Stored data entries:
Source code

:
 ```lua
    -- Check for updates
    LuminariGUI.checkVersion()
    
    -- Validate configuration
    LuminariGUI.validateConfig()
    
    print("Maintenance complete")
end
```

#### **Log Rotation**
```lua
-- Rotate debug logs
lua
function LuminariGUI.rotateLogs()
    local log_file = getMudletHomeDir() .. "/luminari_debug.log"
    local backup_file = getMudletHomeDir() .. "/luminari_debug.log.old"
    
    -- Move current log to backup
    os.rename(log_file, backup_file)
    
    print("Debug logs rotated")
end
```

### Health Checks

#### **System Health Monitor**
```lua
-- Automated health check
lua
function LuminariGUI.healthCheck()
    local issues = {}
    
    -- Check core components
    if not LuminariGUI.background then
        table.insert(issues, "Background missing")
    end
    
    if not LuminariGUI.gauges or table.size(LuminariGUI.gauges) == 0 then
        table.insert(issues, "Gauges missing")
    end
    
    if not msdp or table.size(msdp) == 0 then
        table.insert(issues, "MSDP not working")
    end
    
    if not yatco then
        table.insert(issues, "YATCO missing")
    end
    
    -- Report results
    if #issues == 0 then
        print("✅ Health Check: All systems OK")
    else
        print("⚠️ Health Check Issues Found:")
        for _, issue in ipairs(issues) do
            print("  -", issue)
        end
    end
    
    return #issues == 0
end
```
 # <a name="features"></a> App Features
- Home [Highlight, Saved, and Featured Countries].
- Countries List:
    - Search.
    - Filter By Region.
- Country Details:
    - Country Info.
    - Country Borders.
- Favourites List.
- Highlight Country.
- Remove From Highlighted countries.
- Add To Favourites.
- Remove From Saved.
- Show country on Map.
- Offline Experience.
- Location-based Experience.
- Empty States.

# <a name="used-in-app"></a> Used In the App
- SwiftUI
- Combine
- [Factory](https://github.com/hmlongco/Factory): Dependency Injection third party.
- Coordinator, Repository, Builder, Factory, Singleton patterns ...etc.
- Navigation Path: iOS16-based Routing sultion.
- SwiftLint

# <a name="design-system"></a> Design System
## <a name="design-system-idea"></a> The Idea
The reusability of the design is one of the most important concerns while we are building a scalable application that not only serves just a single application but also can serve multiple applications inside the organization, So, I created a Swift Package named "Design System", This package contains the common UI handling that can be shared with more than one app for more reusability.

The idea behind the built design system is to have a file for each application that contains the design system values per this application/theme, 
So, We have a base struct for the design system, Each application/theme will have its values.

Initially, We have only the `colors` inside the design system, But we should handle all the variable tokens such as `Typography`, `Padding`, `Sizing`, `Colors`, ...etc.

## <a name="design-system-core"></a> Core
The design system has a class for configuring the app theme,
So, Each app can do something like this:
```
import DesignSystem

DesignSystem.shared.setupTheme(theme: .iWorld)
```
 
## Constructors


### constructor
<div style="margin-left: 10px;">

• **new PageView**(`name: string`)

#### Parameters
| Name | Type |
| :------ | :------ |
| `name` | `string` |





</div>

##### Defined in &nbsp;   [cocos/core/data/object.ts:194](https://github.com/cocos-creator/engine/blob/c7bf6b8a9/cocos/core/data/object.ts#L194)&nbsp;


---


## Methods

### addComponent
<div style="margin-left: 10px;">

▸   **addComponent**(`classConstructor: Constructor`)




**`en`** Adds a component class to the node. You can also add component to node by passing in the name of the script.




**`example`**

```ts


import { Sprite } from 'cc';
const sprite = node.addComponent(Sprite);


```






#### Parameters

EXERCISE REQUIREMENTS:
Return only those lines of the records that contain the string "github".

ANSWER FOR THIS EXERCISE:
- [Factory](https://github.com/hmlongco/Factory): Dependency Injection third party.
##### Defined in &nbsp;   [cocos/core/data/object.ts:194](https://github.com/cocos-creator/engine/blob/c7bf6b8a9/cocos/core/data/object.ts#L194)&nbsp;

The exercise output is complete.